| WORK TO COMPLETE |
Reproduce the text of the items below word for word, from the start of the items through the line containing "Selama Proses Registrasi". Omit the pictures from your answer.

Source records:
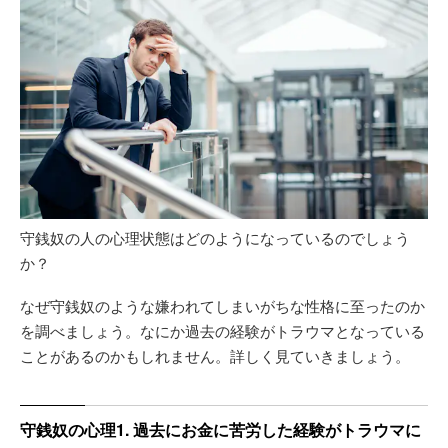
守銭奴の人の心理状態はどのようになっているのでしょう
か？
なぜ守銭奴のような嫌われてしまいがちな性格に至ったのか
を調べましょう。なにか過去の経験がトラウマとなっている
ことがあるのかもしれません。詳しく見ていきましょう。
守銭奴の心理1. 過去にお金に苦労した経験がトラウマに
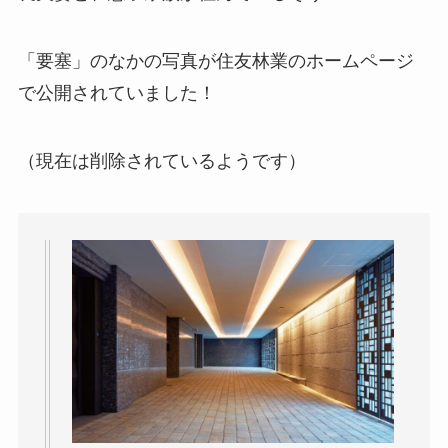
「要塞」のなかの写真が住友林業のホームページ
で公開されていました！
（現在は削除されているようです）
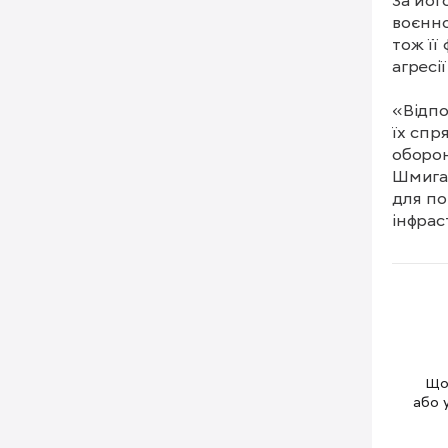
За йог
воєнно
тож її
агресі
«Відпо
їх спр
оборон
Шмигал
для по
інфрас
Петиці
потреб
необхі
Щоб
або 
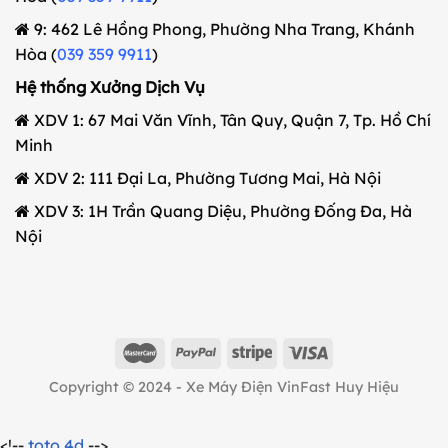
9: 462 Lê Hồng Phong, Phường Nha Trang, Khánh
Hòa (
039 359 9911
)
Hệ thống Xưởng Dịch Vụ
XDV 1: 67 Mai Văn Vĩnh, Tân Quy, Quận 7, Tp. Hồ Chí
Minh
XDV 2: 111 Đại La, Phường Tương Mai, Hà Nội
XDV 3: 1H Trần Quang Diệu, Phường Đống Đa, Hà
Nội
Copyright © 2024 - Xe Máy Điện VinFast Huy Hiệu
<!--
toto 4d
-->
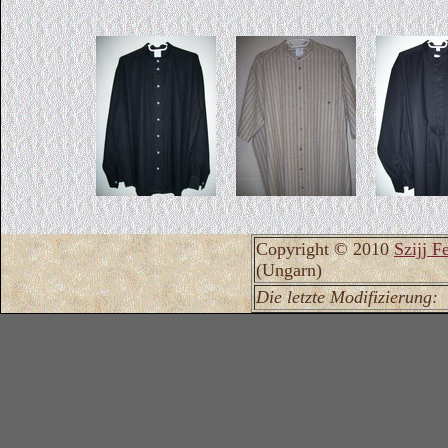
Copyright © 2010
Szijj F
(Ungarn)
Die letzte Modifizierung:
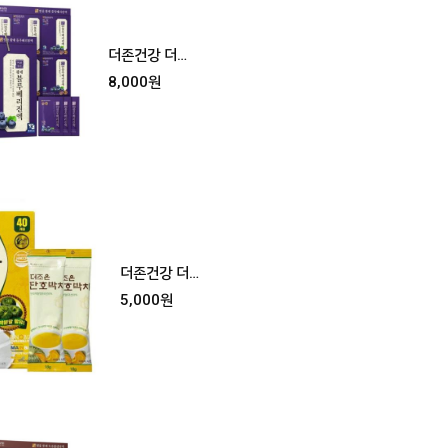
더존건강 더조
은 명품 황제 블
8,000원
루베리진액
더존건강 더
조은 단호박
5,000원
차 대용량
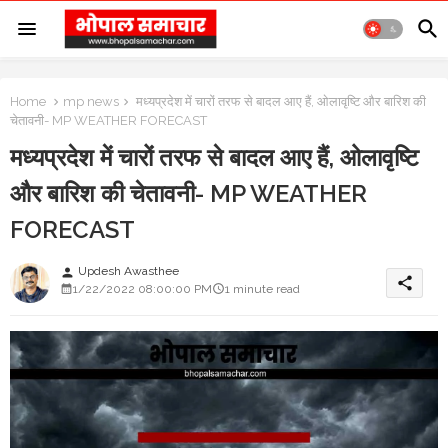
Home
mp news
मध्यप्रदेश में चारों तरफ से बादल आए हैं, ओलावृष्टि और बारिश की
चेतावनी- MP WEATHER FORECAST
मध्यप्रदेश में चारों तरफ से बादल आए हैं, ओलावृष्टि
और बारिश की चेतावनी- MP WEATHER
FORECAST
Updesh Awasthee
person
share
1/22/2022 08:00:00 PM
1 minute read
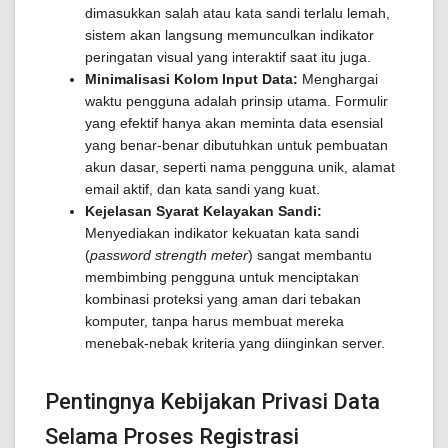
dimasukkan salah atau kata sandi terlalu lemah,
sistem akan langsung memunculkan indikator
peringatan visual yang interaktif saat itu juga.
Minimalisasi Kolom Input Data:
Menghargai
waktu pengguna adalah prinsip utama. Formulir
yang efektif hanya akan meminta data esensial
yang benar-benar dibutuhkan untuk pembuatan
akun dasar, seperti nama pengguna unik, alamat
email aktif, dan kata sandi yang kuat.
Kejelasan Syarat Kelayakan Sandi:
Menyediakan indikator kekuatan kata sandi
(
password strength meter
) sangat membantu
membimbing pengguna untuk menciptakan
kombinasi proteksi yang aman dari tebakan
komputer, tanpa harus membuat mereka
menebak-nebak kriteria yang diinginkan server.
Pentingnya Kebijakan Privasi Data
Selama Proses Registrasi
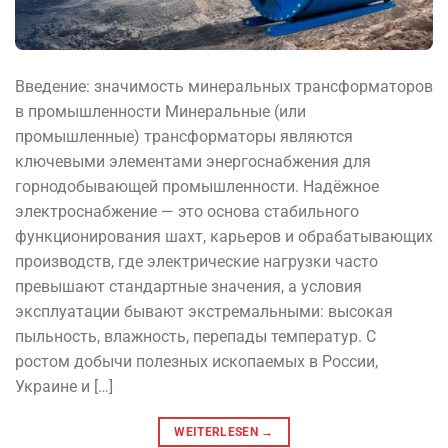
Введение: значимость минеральных трансформаторов
в промышленности Минеральные (или
промышленные) трансформаторы являются
ключевыми элементами энергоснабжения для
горнодобывающей промышленности. Надёжное
электроснабжение — это основа стабильного
функционирования шахт, карьеров и обрабатывающих
производств, где электрические нагрузки часто
превышают стандартные значения, а условия
эксплуатации бывают экстремальными: высокая
пыльность, влажность, перепады температур. С
ростом добычи полезных ископаемых в России,
Украине и […]
WEITERLESEN
→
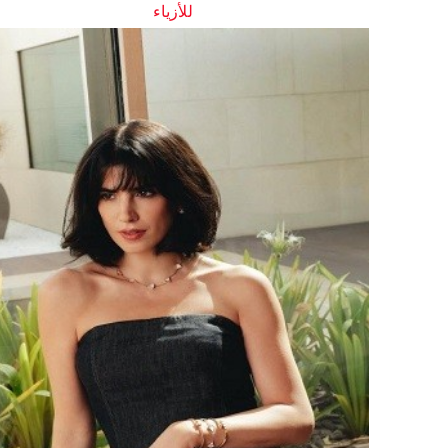
للأزياء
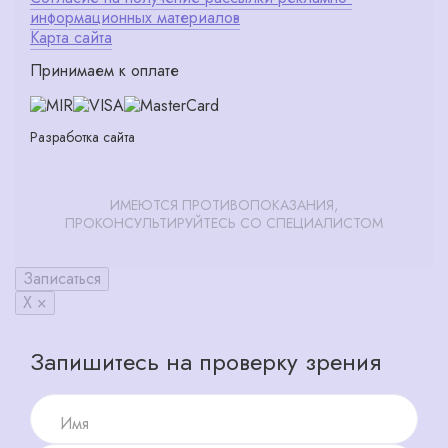
информационных материалов
Карта сайта
Принимаем к оплате
Разработка сайта
ИМЕЮТСЯ ПРОТИВОПОКАЗАНИЯ,
ПРОКОНСУЛЬТИРУЙТЕСЬ СО СПЕЦИАЛИСТОМ
Записаться
X ×
Запишитесь на проверку зрения
Имя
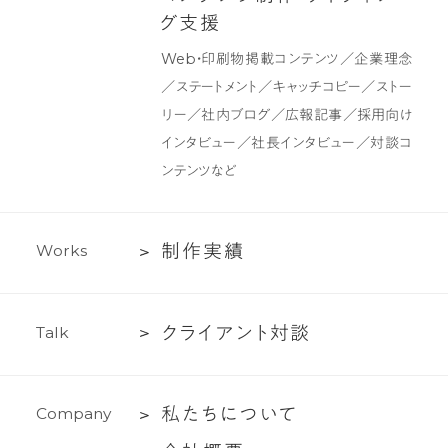
デ
ン
グ
支
援
ザ
テ
Web・印刷物掲載コンテンツ／企業理念
イ
ン
／ステートメント／キャッチコピー／ストー
ン
ツ
リー／社内ブログ／広報記事／採用向け
制
インタビュー／社長インタビュー／対談コ
作・
ンテンツなど
ラ
イ
テ
制
制
作
実
績
W
o
r
k
s
ィ
作
ン
実
グ
ク
ク
ラ
イ
ア
ン
ト
対
談
T
a
l
k
績
支
ラ
援
イ
私
私
た
ち
に
つ
い
て
C
o
m
p
a
n
y
ア
た
ン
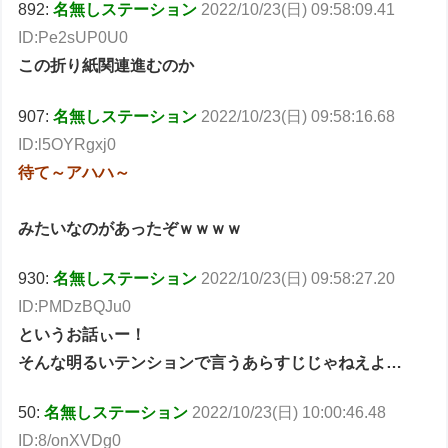
892:
名無しステーション
2022/10/23(日) 09:58:09.41
ID:Pe2sUP0U0
この折り紙関連進むのか
907:
名無しステーション
2022/10/23(日) 09:58:16.68
ID:l5OYRgxj0
待て～アハハ～
みたいなのがあったぞｗｗｗｗ
930:
名無しステーション
2022/10/23(日) 09:58:27.20
ID:PMDzBQJu0
というお話ぃー！
そんな明るいテンションで言うあらすじじゃねえよ…
50:
名無しステーション
2022/10/23(日) 10:00:46.48
ID:8/onXVDg0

| OUTPUT FOR THIS EXERCISE |
守銭奴の人の心理状態はどのようになっているのでしょう
か？
なぜ守銭奴のような嫌われてしまいがちな性格に至ったのか
を調べましょう。なにか過去の経験がトラウマとなっている
ことがあるのかもしれません。詳しく見ていきましょう。
守銭奴の心理1. 過去にお金に苦労した経験がトラウマに
「要塞」のなかの写真が住友林業のホームページ
で公開されていました！
（現在は削除されているようです）
За йог
воєнно
тож її
агресі
«Відпо
їх спр
оборон
Шмигал
для по
інфрас
Петиці
потреб
необхі
Щоб
або 
9: 462 Lê Hồng Phong, Phường Nha Trang, Khánh
Hòa (
039 359 9911
)
Hệ thống Xưởng Dịch Vụ
XDV 1: 67 Mai Văn Vĩnh, Tân Quy, Quận 7, Tp. Hồ Chí
Minh
XDV 2: 111 Đại La, Phường Tương Mai, Hà Nội
XDV 3: 1H Trần Quang Diệu, Phường Đống Đa, Hà
Nội
Copyright © 2024 - Xe Máy Điện VinFast Huy Hiệu
<!--
toto 4d
-->
Copyright © 2010
Szijj F
(Ungarn)
Die letzte Modifizierung:
더존건강 더조
은 명품 황제 블
8,000원
루베리진액
더존건강 더
조은 단호박
5,000원
차 대용량
Home
mp news
मध्यप्रदेश में चारों तरफ से बादल आए हैं, ओलावृष्टि और बारिश की
चेतावनी- MP WEATHER FORECAST
मध्यप्रदेश में चारों तरफ से बादल आए हैं, ओलावृष्टि
और बारिश की चेतावनी- MP WEATHER
FORECAST
Updesh Awasthee
person
share
1/22/2022 08:00:00 PM
1 minute read
dimasukkan salah atau kata sandi terlalu lemah,
sistem akan langsung memunculkan indikator
peringatan visual yang interaktif saat itu juga.
Minimalisasi Kolom Input Data:
Menghargai
waktu pengguna adalah prinsip utama. Formulir
yang efektif hanya akan meminta data esensial
yang benar-benar dibutuhkan untuk pembuatan
akun dasar, seperti nama pengguna unik, alamat
email aktif, dan kata sandi yang kuat.
Kejelasan Syarat Kelayakan Sandi:
Menyediakan indikator kekuatan kata sandi
(
password strength meter
) sangat membantu
membimbing pengguna untuk menciptakan
kombinasi proteksi yang aman dari tebakan
komputer, tanpa harus membuat mereka
menebak-nebak kriteria yang diinginkan server.
Pentingnya Kebijakan Privasi Data
Selama Proses Registrasi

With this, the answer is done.